Selection:
[BEGIN]
# Java O(n) solution with two stacks.

• The idea of the solution is to maintain two stacks: s1 and s2. We hope s1's peek is always to keep the largest value in the current k numbers. So we use s1 to store the numbers whose index is in increasing order and values is in decreasing order. For example give k=4 numbers 1, 3 ,9, 6. s1 only need to store 9 and 6 with 9 is on the peek of the stack.

When we slide the window, we need to keep dumping the numbers at the left end of the window and adding new numbers on the right end of the window. When we have a new number in the window, we push just the new number in stack s2. Also, we keep record the largest value in s2. If the peek of s1 is smaller than the largest value in s2, it means the largest value in the current k numbers is in s2. Thus, we need to empty s1 and move the elements stored in s2 to s1. Note that we do not need to move all the elements in s2 to s1. Only the numbers whose index is in increasing order and values is in decreasing order are pushed into s1.
[END]
Data provided:
[BEGIN]
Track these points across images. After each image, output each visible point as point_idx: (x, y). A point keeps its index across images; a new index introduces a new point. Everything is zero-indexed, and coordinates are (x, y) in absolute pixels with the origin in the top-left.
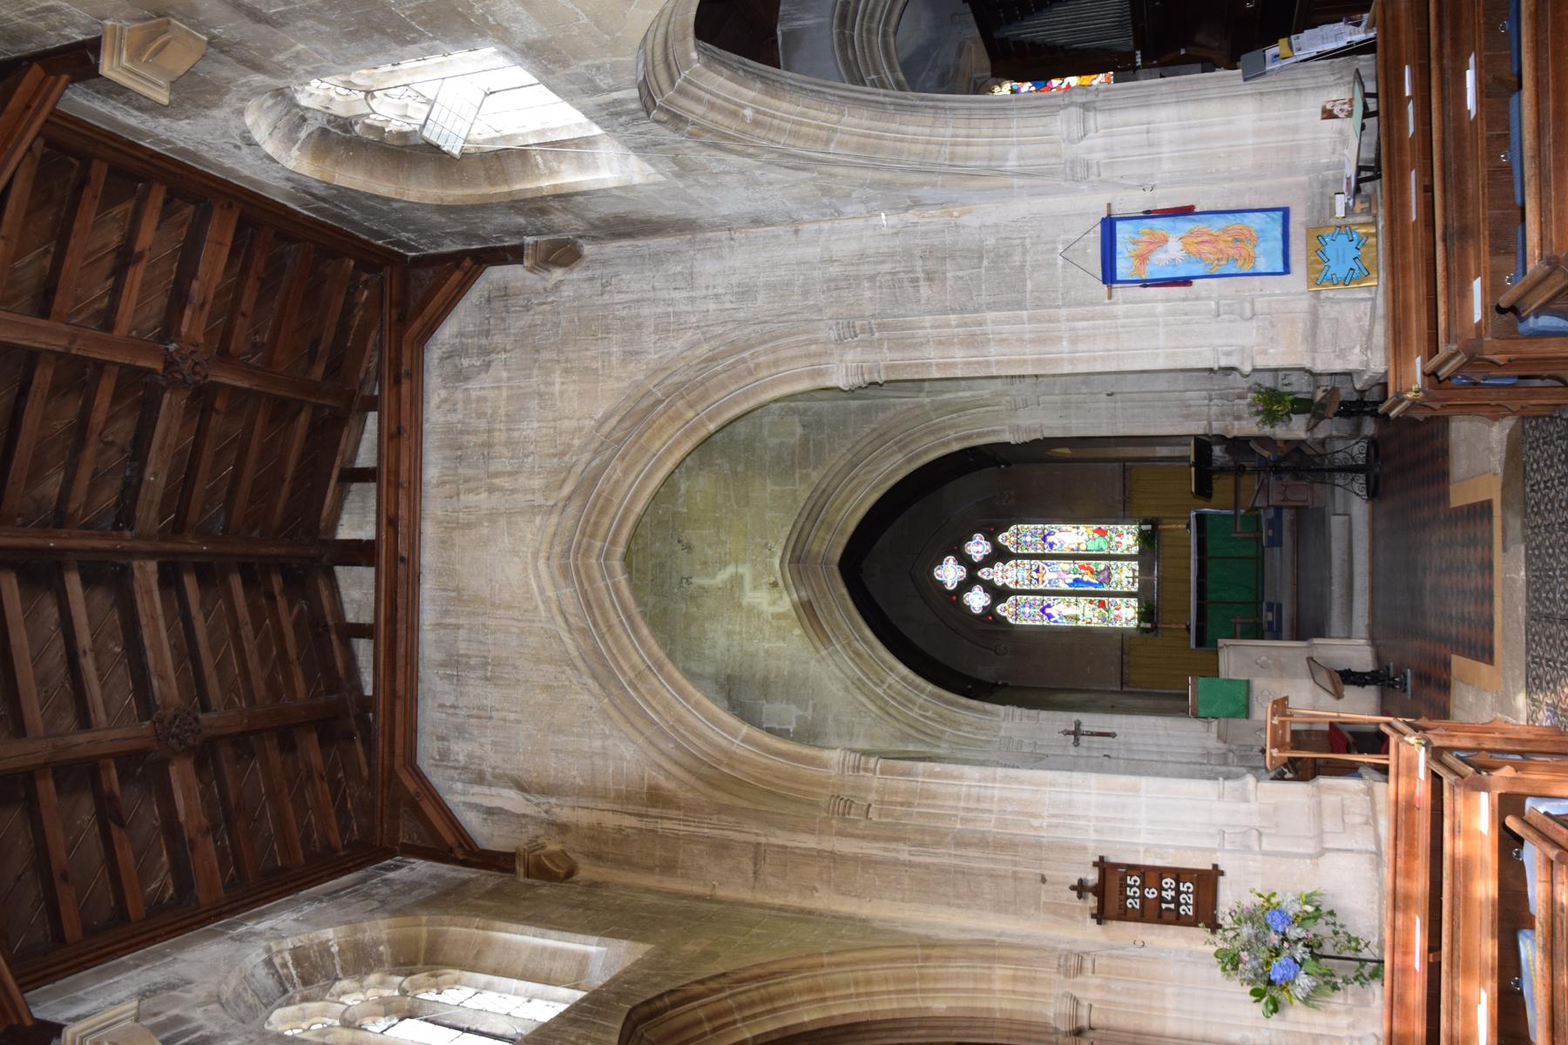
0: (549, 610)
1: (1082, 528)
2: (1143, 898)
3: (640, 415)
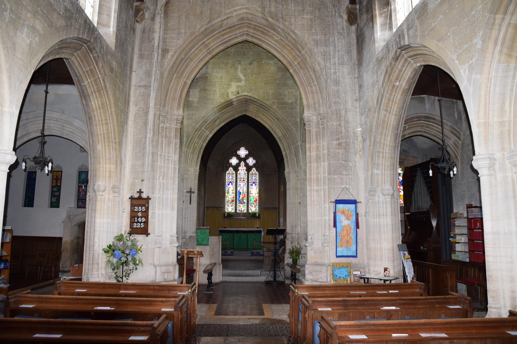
0: (229, 13)
1: (257, 195)
2: (138, 212)
3: (296, 46)
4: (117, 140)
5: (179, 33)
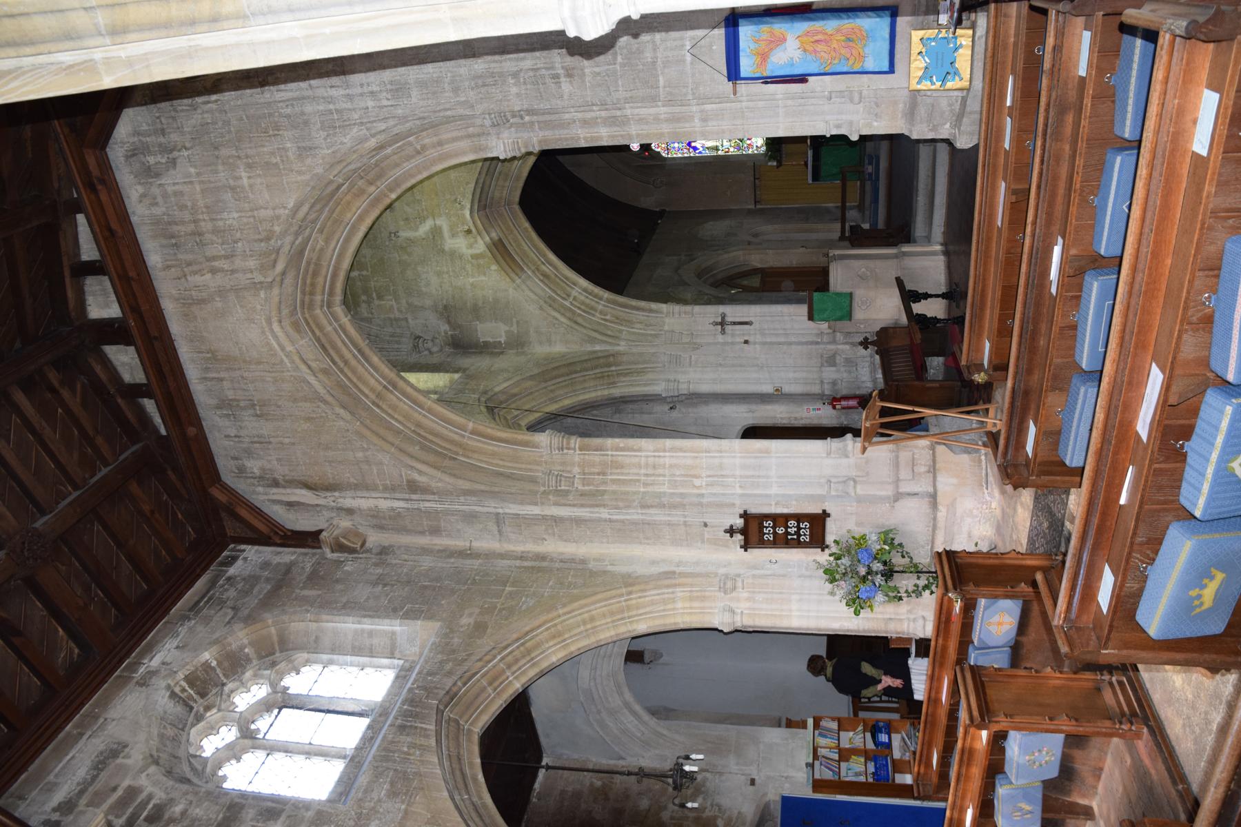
0: (293, 362)
2: (775, 533)
3: (327, 198)
4: (624, 590)
5: (367, 462)
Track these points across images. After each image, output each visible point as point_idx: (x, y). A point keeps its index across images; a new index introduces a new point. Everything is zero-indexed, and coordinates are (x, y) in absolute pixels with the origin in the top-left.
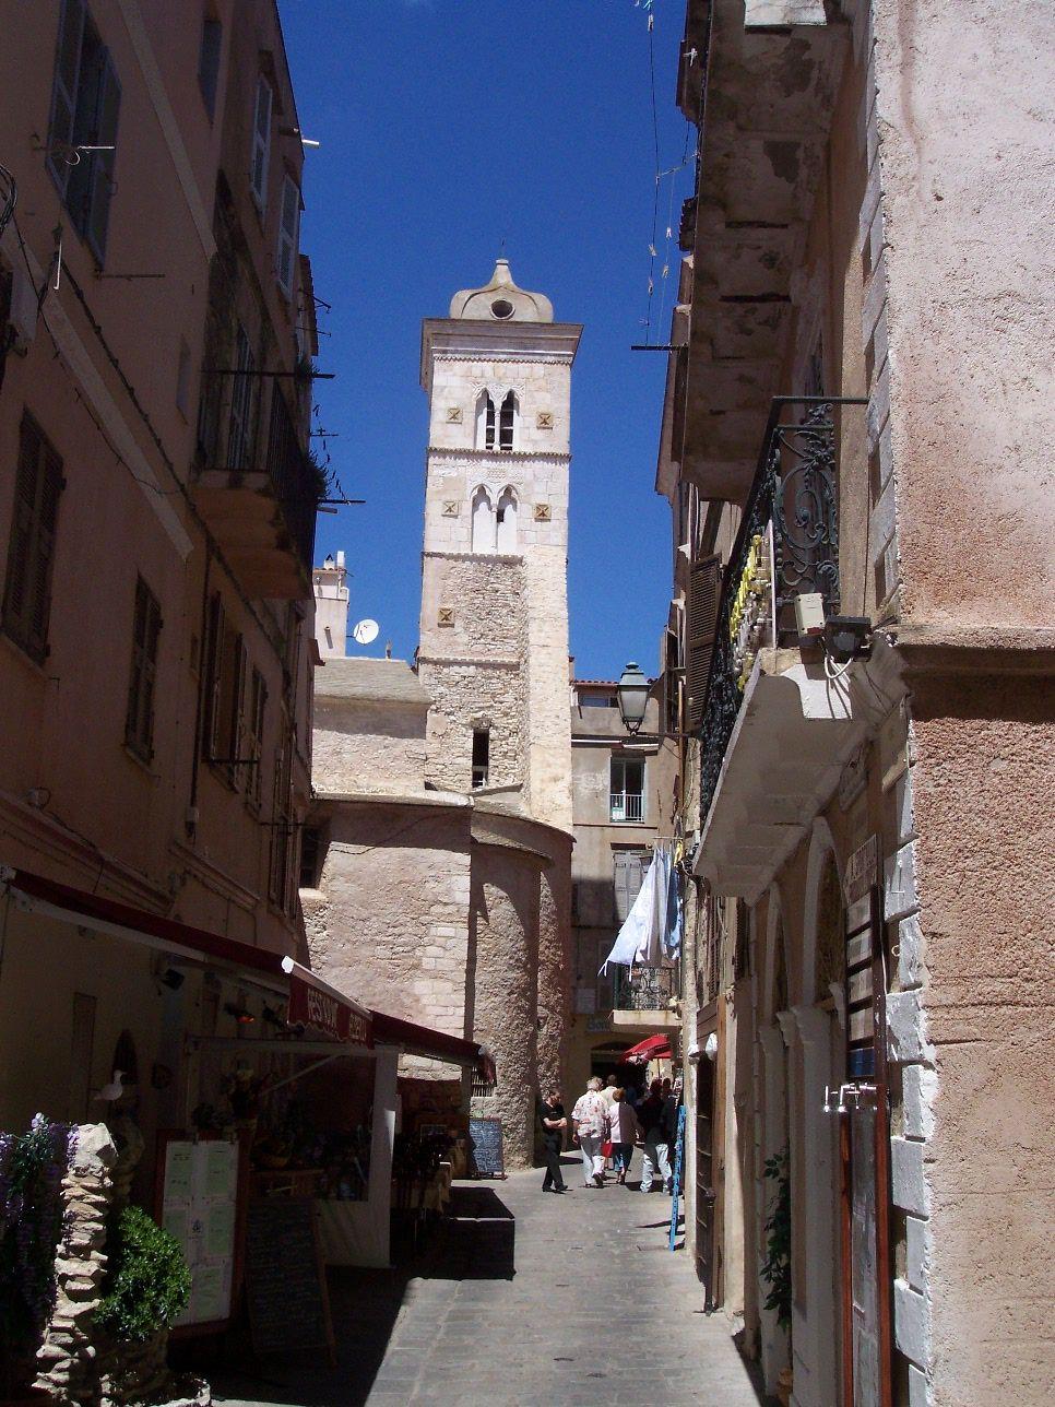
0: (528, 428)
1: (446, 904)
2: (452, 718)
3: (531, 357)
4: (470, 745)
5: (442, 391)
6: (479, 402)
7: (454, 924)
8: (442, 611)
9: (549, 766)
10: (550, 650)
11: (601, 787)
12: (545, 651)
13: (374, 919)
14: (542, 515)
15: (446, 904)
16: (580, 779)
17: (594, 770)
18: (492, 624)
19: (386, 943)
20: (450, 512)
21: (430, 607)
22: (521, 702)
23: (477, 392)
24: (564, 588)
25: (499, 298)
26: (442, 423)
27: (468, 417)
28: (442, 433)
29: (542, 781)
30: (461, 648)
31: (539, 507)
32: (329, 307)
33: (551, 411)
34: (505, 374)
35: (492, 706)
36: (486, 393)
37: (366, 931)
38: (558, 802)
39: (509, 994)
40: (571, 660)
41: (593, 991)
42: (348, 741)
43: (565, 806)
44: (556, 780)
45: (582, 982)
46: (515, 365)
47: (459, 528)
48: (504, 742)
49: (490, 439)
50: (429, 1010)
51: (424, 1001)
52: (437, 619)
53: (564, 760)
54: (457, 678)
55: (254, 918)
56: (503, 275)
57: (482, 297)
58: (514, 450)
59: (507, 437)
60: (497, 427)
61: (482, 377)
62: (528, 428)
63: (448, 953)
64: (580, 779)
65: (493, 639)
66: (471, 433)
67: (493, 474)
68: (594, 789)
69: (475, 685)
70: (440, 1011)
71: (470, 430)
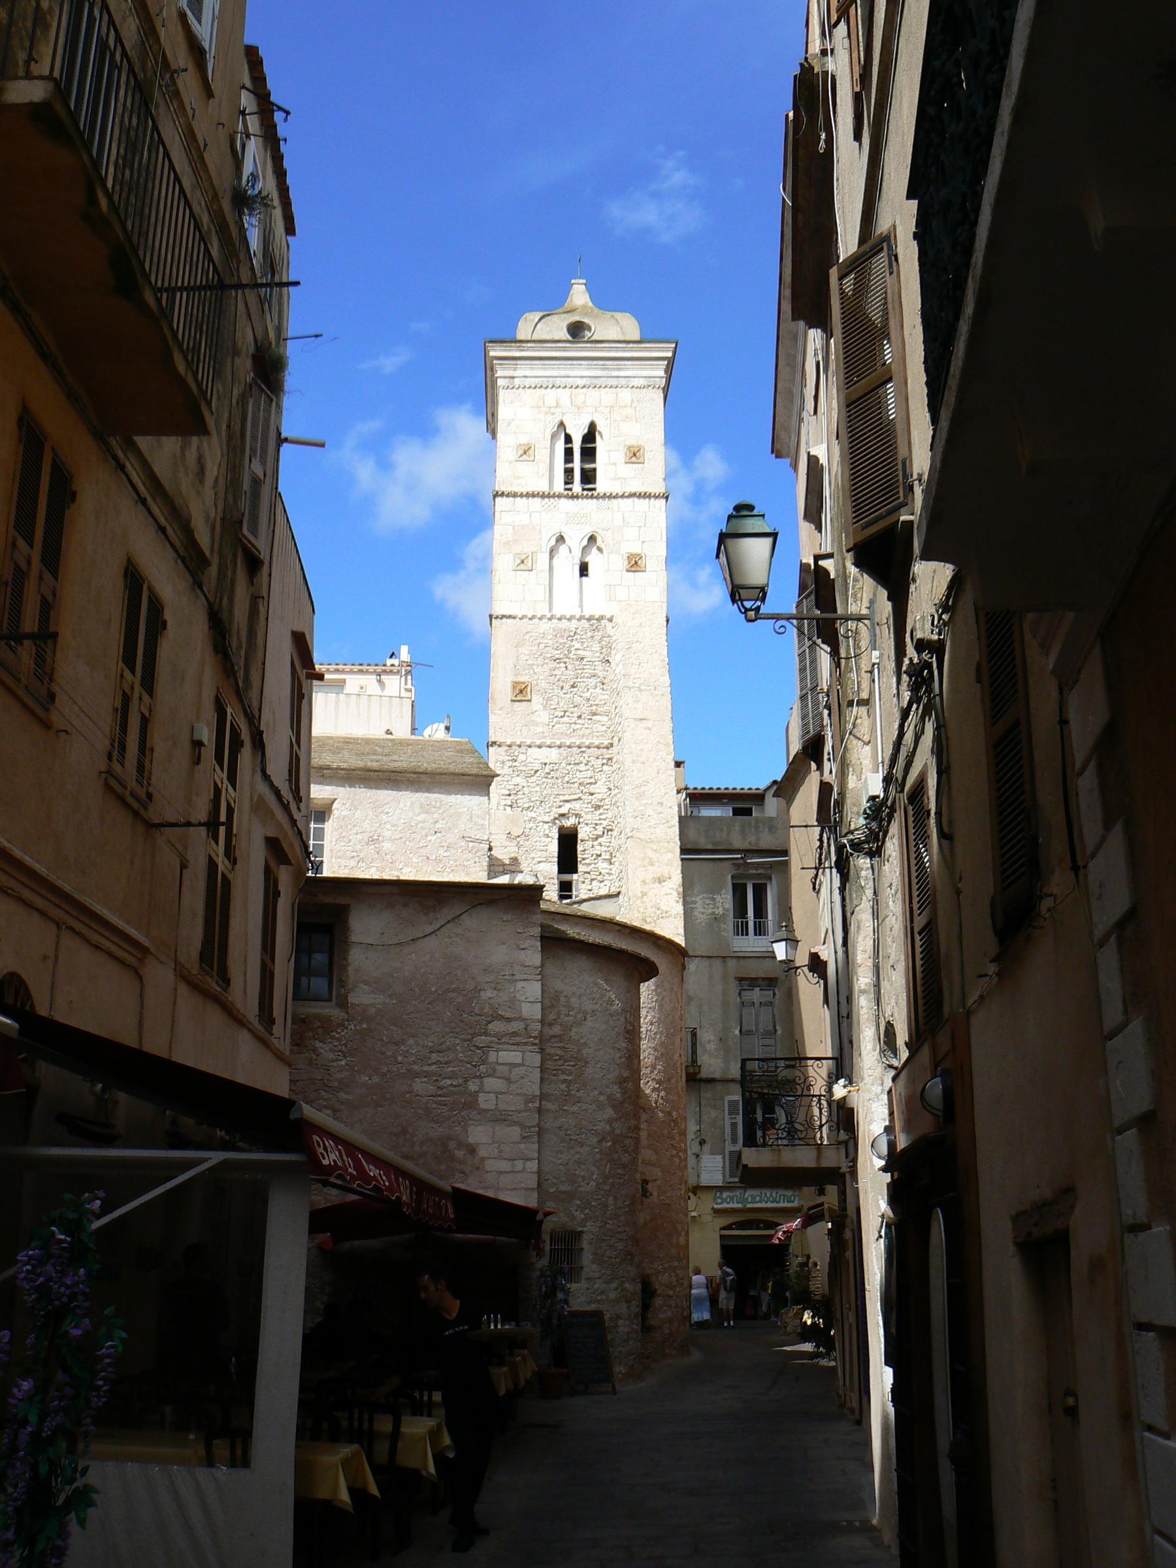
[END]
Exercises to complete:
a – In the post about the two-stack solution, which numbers does s1 need to store in the example where k=4 and the numbers are 1, 3, 9, 6?
b – Reproduce word for word the part of the post about the two-stack solution that runs from "When we slide" up to and including "pushed into s1.".

Results for each task:
a – 9 and 6, with 9 on the peek of the stack.

b –
When we slide the window, we need to keep dumping the numbers at the left end of the window and adding new numbers on the right end of the window. When we have a new number in the window, we push just the new number in stack s2. Also, we keep record the largest value in s2. If the peek of s1 is smaller than the largest value in s2, it means the largest value in the current k numbers is in s2. Thus, we need to empty s1 and move the elements stored in s2 to s1. Note that we do not need to move all the elements in s2 to s1. Only the numbers whose index is in increasing order and values is in decreasing order are pushed into s1.